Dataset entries
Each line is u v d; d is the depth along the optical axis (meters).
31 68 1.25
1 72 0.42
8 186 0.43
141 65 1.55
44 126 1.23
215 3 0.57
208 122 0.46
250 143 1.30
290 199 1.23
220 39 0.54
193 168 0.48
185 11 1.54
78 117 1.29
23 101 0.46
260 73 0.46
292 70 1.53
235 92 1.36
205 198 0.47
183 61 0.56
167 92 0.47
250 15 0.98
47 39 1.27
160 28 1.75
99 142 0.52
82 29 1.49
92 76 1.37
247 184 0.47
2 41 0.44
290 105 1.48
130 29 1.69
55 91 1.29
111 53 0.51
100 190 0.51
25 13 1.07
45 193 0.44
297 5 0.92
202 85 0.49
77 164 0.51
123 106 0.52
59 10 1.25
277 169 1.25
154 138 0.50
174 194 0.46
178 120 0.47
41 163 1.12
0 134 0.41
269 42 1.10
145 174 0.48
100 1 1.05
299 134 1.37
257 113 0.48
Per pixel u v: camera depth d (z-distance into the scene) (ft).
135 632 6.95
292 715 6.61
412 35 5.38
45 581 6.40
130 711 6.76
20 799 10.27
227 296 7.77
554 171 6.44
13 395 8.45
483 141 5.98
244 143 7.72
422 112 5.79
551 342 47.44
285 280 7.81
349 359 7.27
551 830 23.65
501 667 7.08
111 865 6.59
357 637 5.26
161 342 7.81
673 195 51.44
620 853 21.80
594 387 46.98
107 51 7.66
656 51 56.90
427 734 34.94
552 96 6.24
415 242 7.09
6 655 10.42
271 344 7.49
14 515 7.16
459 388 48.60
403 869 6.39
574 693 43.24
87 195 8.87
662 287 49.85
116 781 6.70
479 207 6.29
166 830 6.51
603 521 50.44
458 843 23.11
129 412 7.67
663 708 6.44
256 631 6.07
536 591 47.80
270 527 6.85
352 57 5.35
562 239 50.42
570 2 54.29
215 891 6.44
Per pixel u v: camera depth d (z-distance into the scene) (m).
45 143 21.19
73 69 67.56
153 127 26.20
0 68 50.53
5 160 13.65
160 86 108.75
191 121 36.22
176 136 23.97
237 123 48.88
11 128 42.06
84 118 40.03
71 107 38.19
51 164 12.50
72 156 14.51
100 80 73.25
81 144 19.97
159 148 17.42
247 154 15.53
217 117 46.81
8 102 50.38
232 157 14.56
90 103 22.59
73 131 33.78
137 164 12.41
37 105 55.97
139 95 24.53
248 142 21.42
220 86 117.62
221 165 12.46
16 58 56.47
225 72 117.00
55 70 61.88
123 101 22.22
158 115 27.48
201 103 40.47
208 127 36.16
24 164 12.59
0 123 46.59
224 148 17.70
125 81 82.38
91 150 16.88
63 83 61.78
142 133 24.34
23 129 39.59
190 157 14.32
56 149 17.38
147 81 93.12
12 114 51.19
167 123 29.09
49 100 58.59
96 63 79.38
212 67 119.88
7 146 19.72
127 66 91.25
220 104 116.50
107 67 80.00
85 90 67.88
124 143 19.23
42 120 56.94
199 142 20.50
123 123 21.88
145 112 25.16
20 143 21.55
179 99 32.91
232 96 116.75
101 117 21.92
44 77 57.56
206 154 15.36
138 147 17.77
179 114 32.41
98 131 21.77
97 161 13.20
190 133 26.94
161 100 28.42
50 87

WORK ORDER:
Find the number of lines in the entries above that hold the string "into", and write only that number.

RESPONSE BELOW:
2